Turkey’s annual inflation rate has jumped to a 24-year high of 78.62% in June, data showed, just above forecast, driven by the impact of the Ukraine war, soaring commodity prices and a slide in the lira since a December crisis.
Inflation has surged since last autumn, when the lira slumped after the Central Bank gradually cut its policy rate by 500 basis points to 14%, in an easing cycle sought by President Recep Tayyip Erdogan to boost economic growth.
According to Press TV, the latest figures showed consumer prices rose 4.95% in June, compared to a Reuters poll forecast of 5.38%. Annually, consumer price inflation was forecast to be 78.35%.
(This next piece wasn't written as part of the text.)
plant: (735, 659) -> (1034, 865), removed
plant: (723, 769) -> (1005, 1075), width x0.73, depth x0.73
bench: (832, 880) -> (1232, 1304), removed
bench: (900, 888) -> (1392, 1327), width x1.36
June consumer price inflation was driven by transportation prices, which surged 123.37%, and food and non-alcoholic drinks prices, which jumped 93.93%, the Turkish Statistical Institute data showed on Monday.
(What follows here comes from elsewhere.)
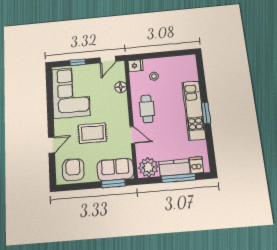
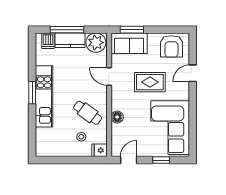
floor lamp: (121, 87) -> (117, 117), moved
cafe table: (147, 109) -> (88, 113), moved, turned -54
It was the highest annual inflation reading since September 1998, when annual inflation hit 80.4% and Turkey was battling to end a decade of chronically high inflation. The lira was unchanged at 16.78% after the data.
Inflation has been further stoked this year by the economic fallout from Russia’s operation in Ukraine.
The lira currency shed 44% against the dollar last year and is down 21% this year.
The domestic producer price index climbed 6.77% month-on-month in June for an annual rise of 138.31%.